### Short problem a
Count the lines in the entries below that contain the string "degrees", treating case as significant, and give only the number.

═════ Reading text ═════

UX Design
Mobile APP
Motion Design
Fuxing App | Bank of China
Designing an Offline Payment Flow Using NFC
The Context
Fuxing App is a membership engagement platform built for a specific organization, supporting core functions such as membership fee payments.
The existing online-only payment flow is efficient but makes the act of paying feel too light for a scenario that requires formality and presence. As the bank promotes e-CNY, this project explores how NFC “tap-to-pay” and a redesigned payment interface can bring back a clearer sense of participation and a more tangible moment of completion.
In this project, I proposed the design direction, and I led the interface design, motion design, and the final user testing.
My Role
Conceptualization
Design
Usability testing
The team
1 PM
1 Designers
2 developers
Duration
3 months
Original Payment Flow
——Yima L., organizational member and app user
01
Problem
As a product built on the bank’s platform, the bank expects the Fuxing App to integrate e-CNY, a national-level financial initiative, into its daily payment scenarios. This requires adding an NFC “tap-to-pay” capability that works with e-CNY in the membership fee payment flow.

═════ Material shown ═════

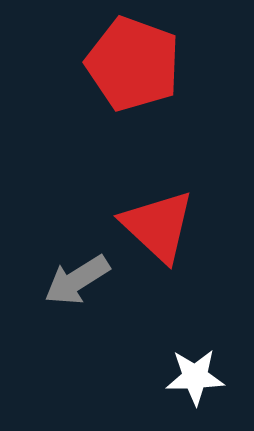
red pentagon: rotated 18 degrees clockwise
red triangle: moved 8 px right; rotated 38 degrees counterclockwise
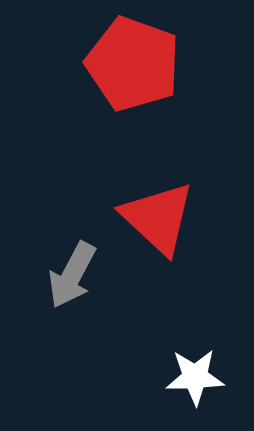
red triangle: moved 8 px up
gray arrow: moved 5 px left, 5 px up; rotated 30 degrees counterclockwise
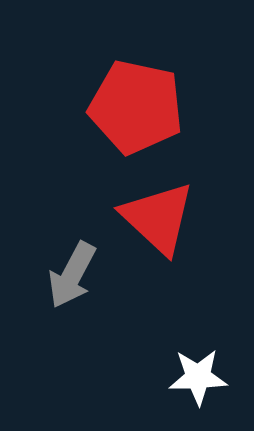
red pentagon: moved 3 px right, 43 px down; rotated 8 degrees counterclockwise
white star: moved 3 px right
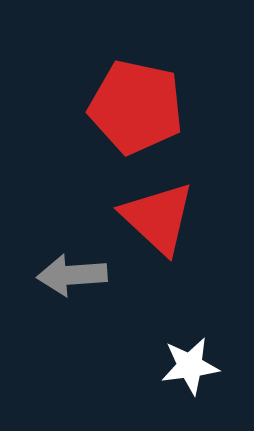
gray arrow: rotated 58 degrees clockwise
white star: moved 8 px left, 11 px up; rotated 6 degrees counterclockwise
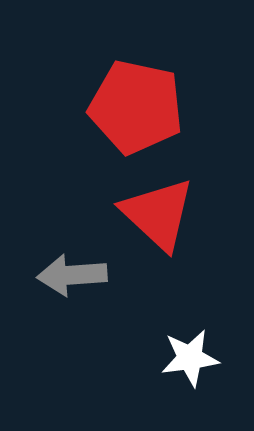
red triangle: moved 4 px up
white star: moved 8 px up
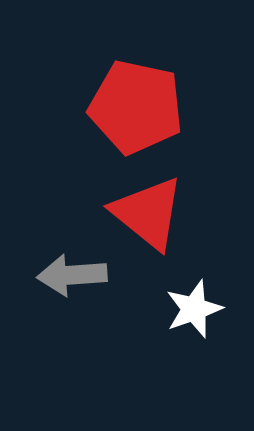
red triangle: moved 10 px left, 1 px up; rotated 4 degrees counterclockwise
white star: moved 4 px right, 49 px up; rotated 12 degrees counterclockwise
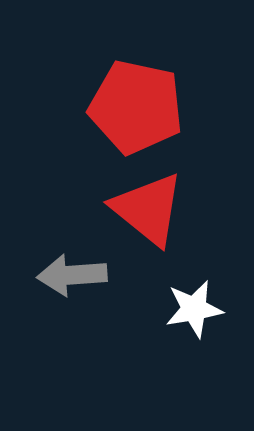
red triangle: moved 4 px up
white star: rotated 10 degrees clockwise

═════

### Short problem b
Reproduce word for word the passage of the NFC payment case study above that begins at the words "The existing online-only" and ends after the words "moment of completion.".

### Exercise solution a
9

### Exercise solution b
The existing online-only payment flow is efficient but makes the act of paying feel too light for a scenario that requires formality and presence. As the bank promotes e-CNY, this project explores how NFC “tap-to-pay” and a redesigned payment interface can bring back a clearer sense of participation and a more tangible moment of completion.